Beautiful Wounds in 1998

nilnaulia
Chapter #3

Suatu Hari Nanti

1998, suara kicauan burung di langit senja masih ada. Tidak merdu, tetapi akan terkenang seiring berjalannya waktu. Sinar matahari sore menyelinap samar melalui jendela kamar yang penuh ditutupi poster dan koran lama. Suasana senyaman ini biasanya cepat sirna. Terbukti, saat suara seorang menaiki tangga menggema di seluruh ruangan menghancurkan kesunyian yang tertata lama. Bima tahu persis siapa yang akan segera membuka pintu kamarnya.

“Gimana pesanan gue!” Ian dengan nafas tersengal mencoba mengatur nafas.

“Lain kali lo mesti bayar mahal buat ini.” Bima menyodorkan secarik kertas yang sudah ia tulis dengan beberapa biodata seorang yang Ian katakan telah berhutang padanya, hanya bermodal data transit kereta, Bima bisa menemukan setidaknya 20 wanita dengan karakteristik yang dijelaskan Ian padanya. Bima masih berkutik di depan komputernya, mengotak atik kode yang Ian pun menggeleng karena tak paham bagaimana mahasiswa fakultas hukum memiliki kegilaan terhadap sistem. Namun untuk kali ini tidak dihiraukan, perhatiannya teralih pada kertas di genggamannya.

Ian meletakkan tas selempang di ujung ranjang dan mulai menelentangkan tubuhnya yang kaku. Manik mata coklatnya berbinar hanya dengan mengamati secarik kertas. “Mestinya lo lamar di CIA aja, Bim! Ngapain mesti kuliah hukum segala si?”

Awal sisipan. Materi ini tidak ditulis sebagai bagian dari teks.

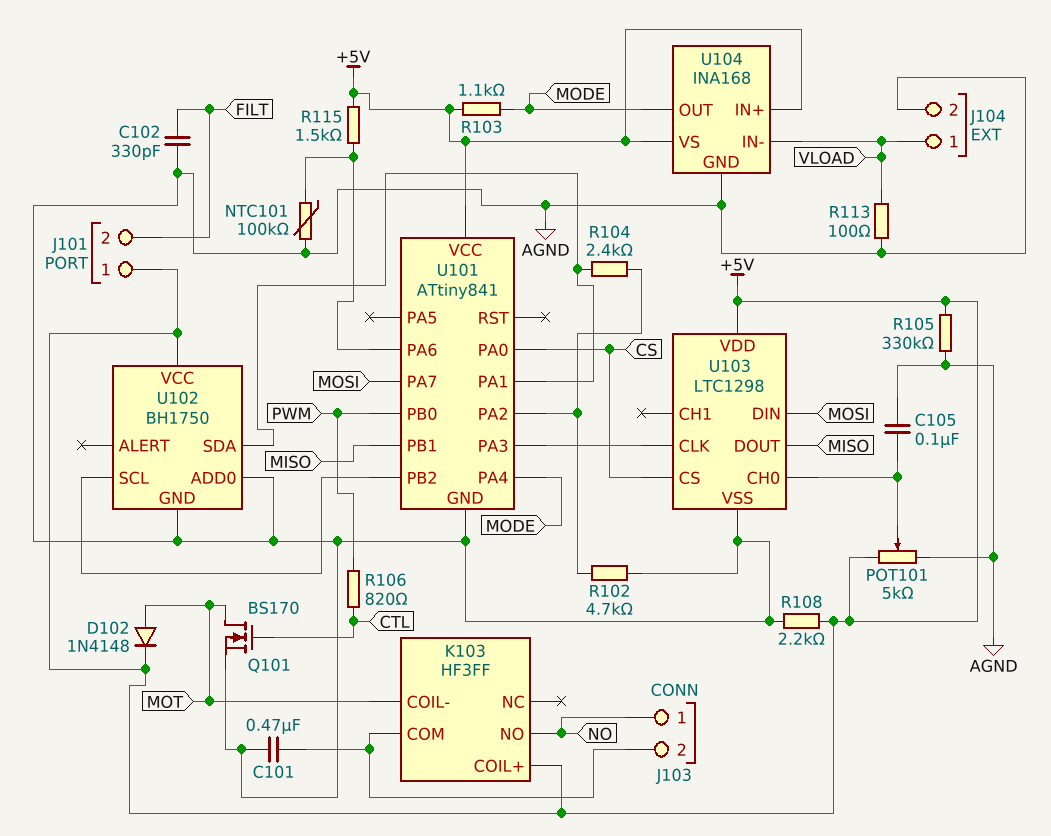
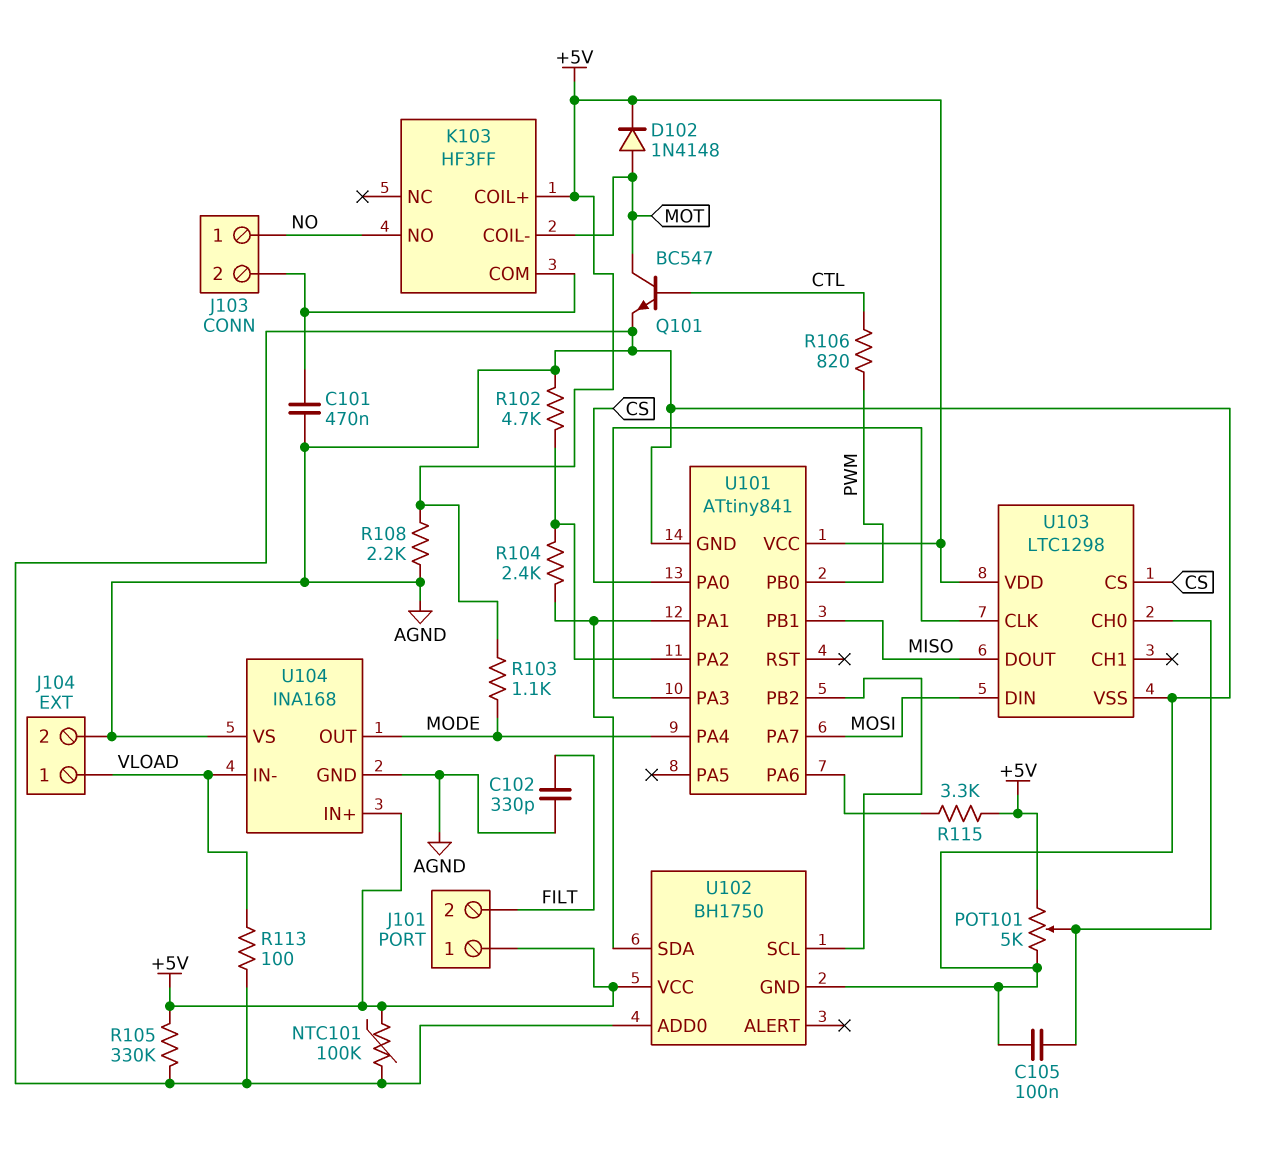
NTC101: 100k (AGND, U101/PA6) -> 100k (+5V, AGND)
Q101: NMOS BS170 (G CTL, D MOT, S AGND) -> NPN BC547 (B CTL, C MOT, E AGND)
R115: 1.5k (+5V, U101/PA6) -> 3.3k (+5V, U101/PA6)
U104 pin VS: +5V -> AGND

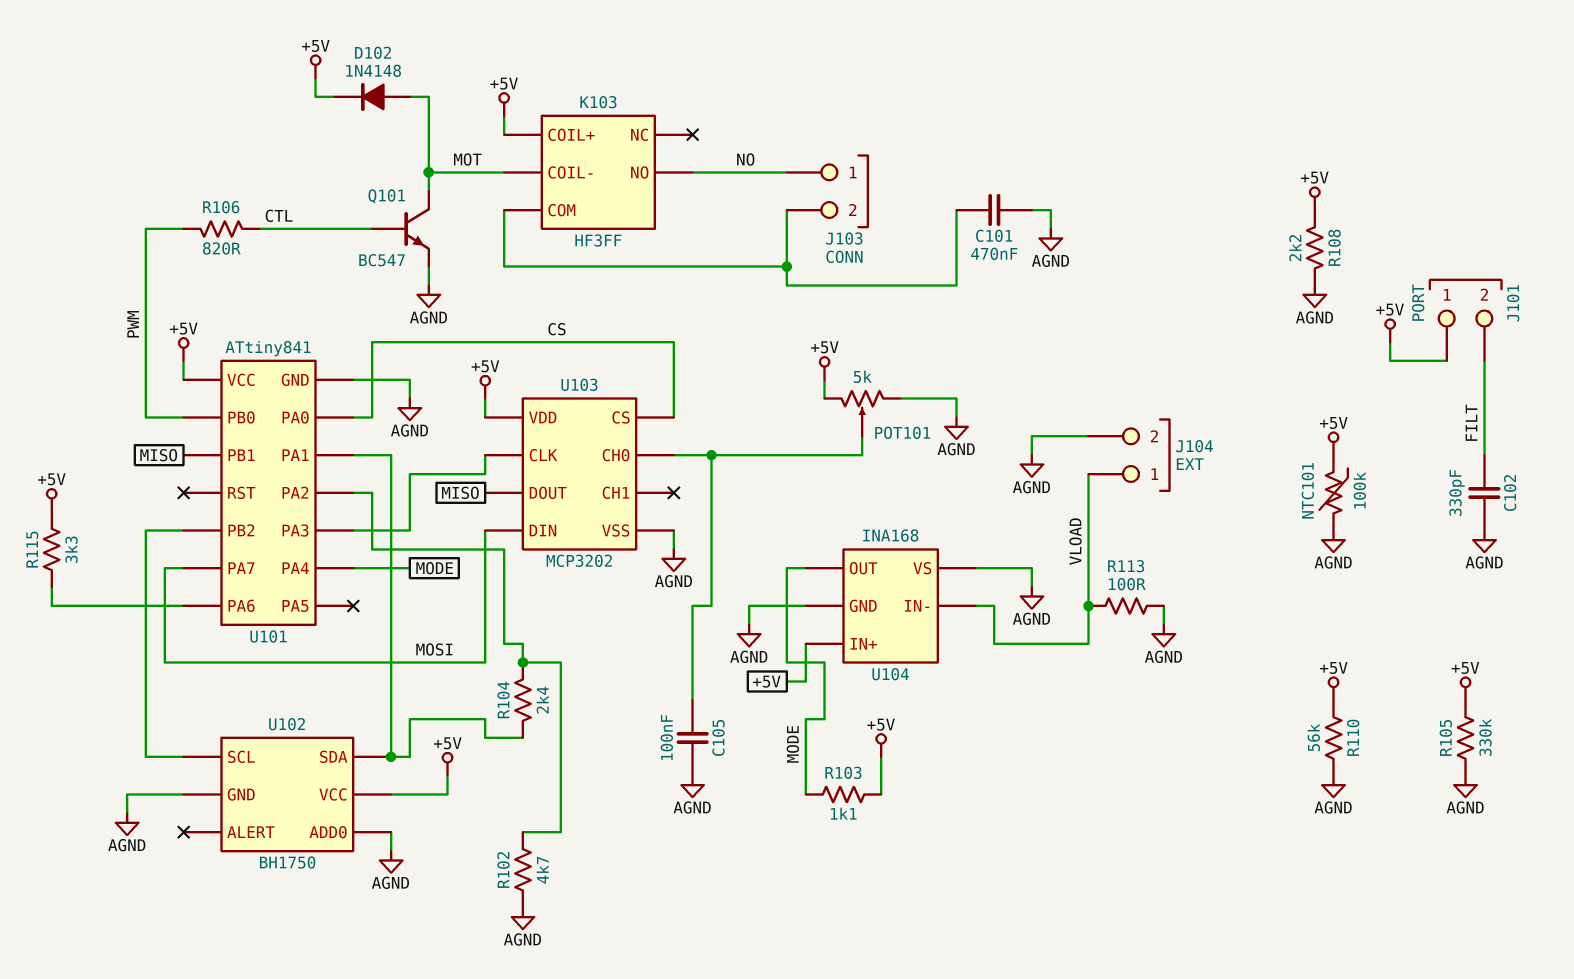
R110: none -> 56k (+5V, AGND)
U103: LTC1298 -> MCP3202

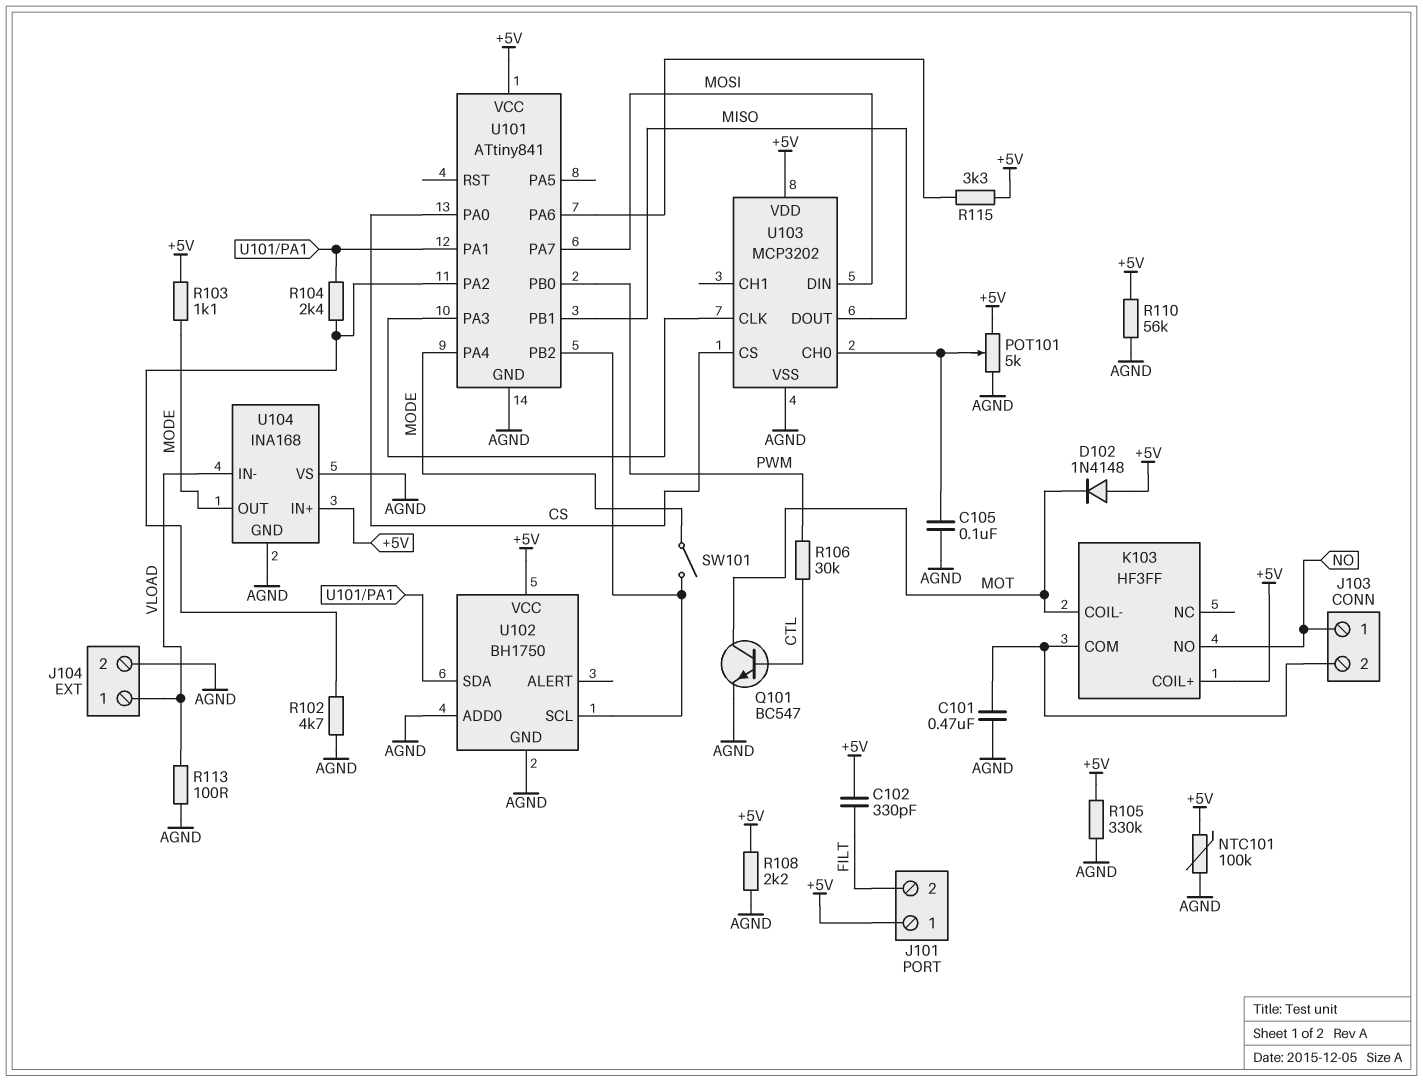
C102: 330pF (AGND, FILT) -> 330pF (+5V, FILT)
D102: diode 1N4148 (A MOT, K +5V) -> diode 1N4148 (A +5V, K MOT)
R106: 820 (CTL, PWM) -> 30k (CTL, PWM)
SW101: none -> switch (MODE, U101/PB2)

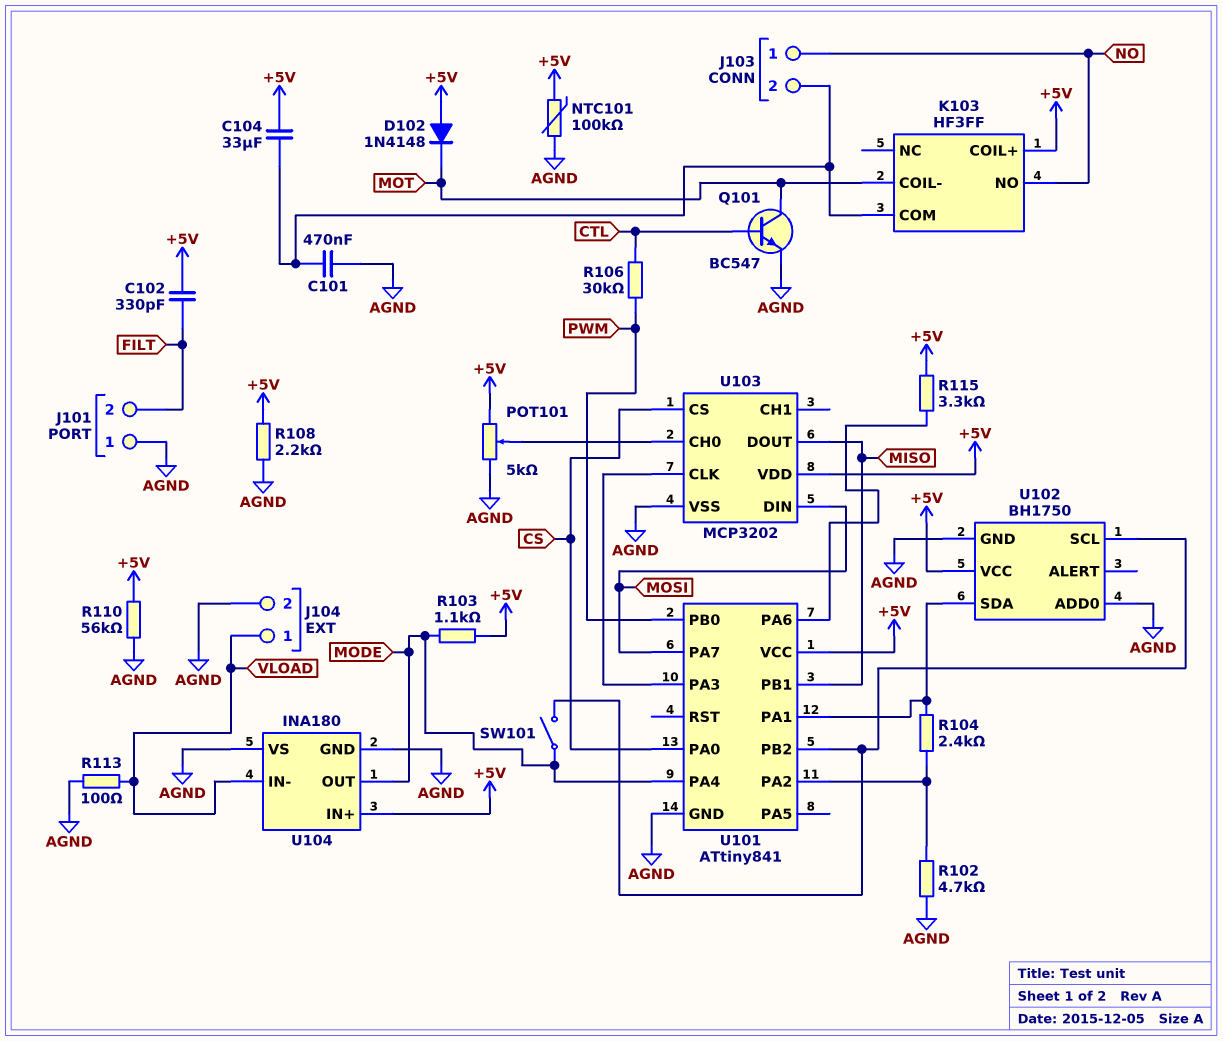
C104: none -> 33uF (+5V, J103/2)
C105: 100nF (AGND, U103/CH0) -> none
J101 pin 1: +5V -> AGND
R105: 330k (+5V, AGND) -> none
U104: INA168 -> INA180

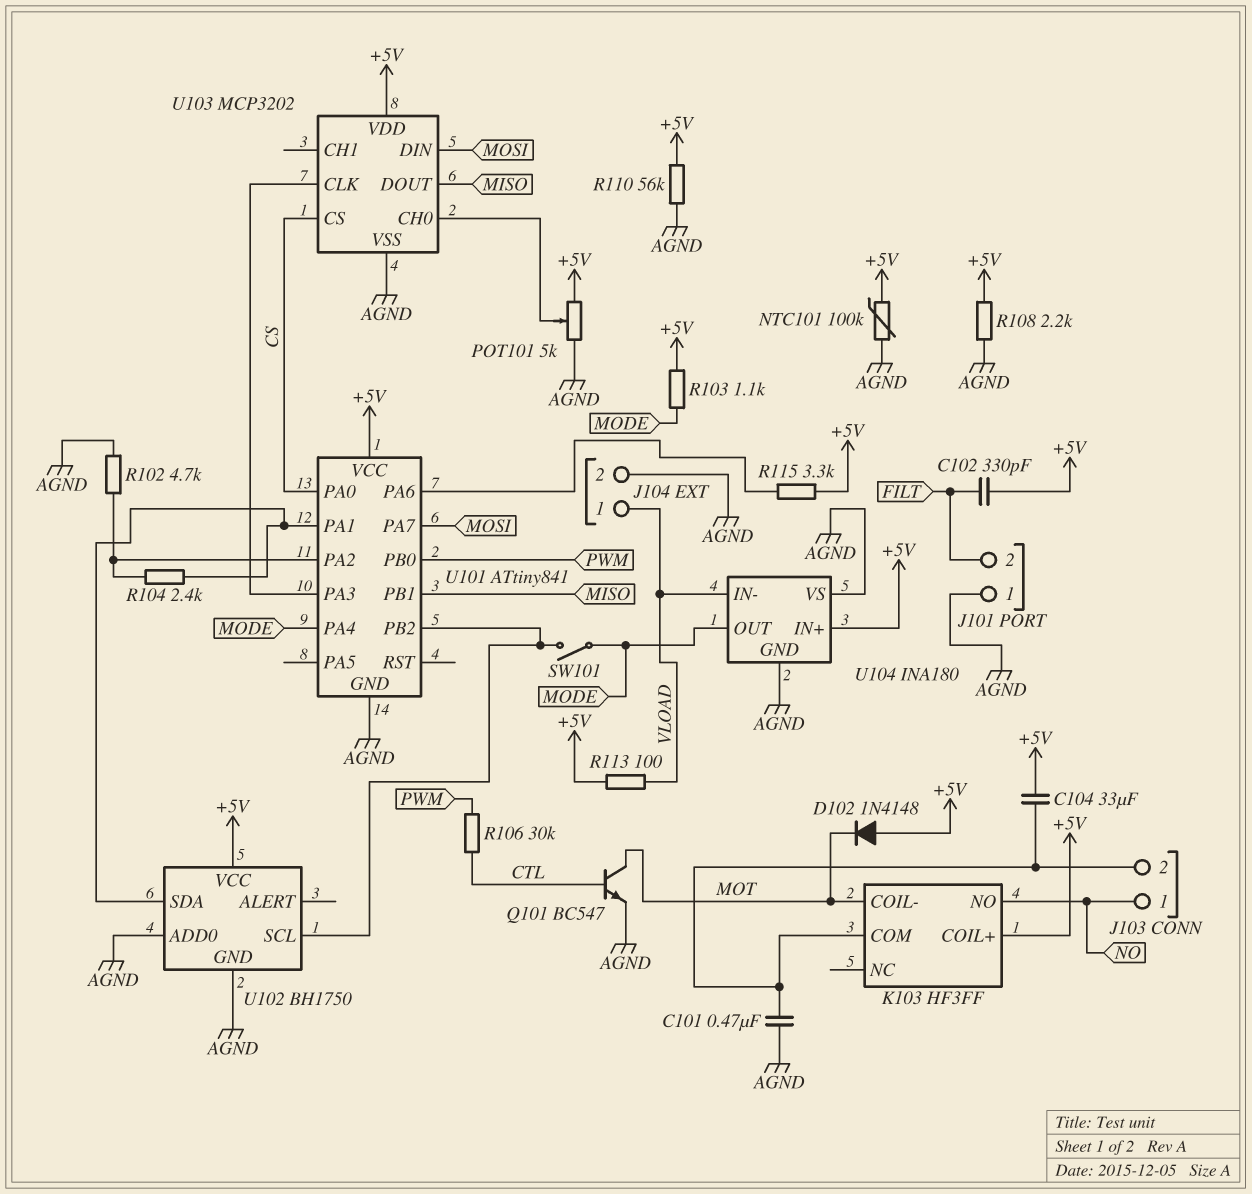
R113: 100 (AGND, VLOAD) -> 100 (+5V, VLOAD)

Bima menggeleng mendengar pertanyaan yang sama untuk kesekian kalinya. “Ya lo tau ayah gue maunya hukum, dengan dalih jadi penerus.” Tak ingin berlarut membahas perihal ‘ayah’ membuat Bima mengalihkan topik mereka, “Perempuan yang lo cari itu berutang berapa banyak si? Nominalnya gak sedikit kan sampai harus neror telpon rumah?”

“Ya gitu deh,” balas Ian singkat. Tak ingin Bima tahu terlalu banyak.

Bima yang mendengarnya pun menggeleng pelan, “Gak heran si, tampang lo emang sasaran empuk buat dimintain rasa kasihan, dan semudah itu lo kasih padahal baru ketemu sekali.” Bima mengalihkan pandang ke arah bingkai foto di ujung mejanya. “Jangan asal ngasih kepercayaan, bahkan pada orang yang lo anggap dekat sekalipun. Kita gak tau seberapa asing kita buat mereka yang kita anggap keluarga.” Kini ia beranjak menyalakan rokok dan berdiri di tepi jendela. “Gimana rapat lo tadi? Gue yakin lo pasti buat ribut.”

“Wah!” Ian berdecak sontak duduk dan bersandar di tembok, “Lo selain jadi hacker, berbakat jadi cenayang juga ternyata. Barusan, gue diceramahin karena gak mau ikut-ikutan dalam pemilihan ketua umum yang dilatar-belakangi oleh kepentingan ormas tertentu, tapi mereka mayoritas yang hadir di sana malah gak terima. Ya, lo pasti tau kelanjutannya.”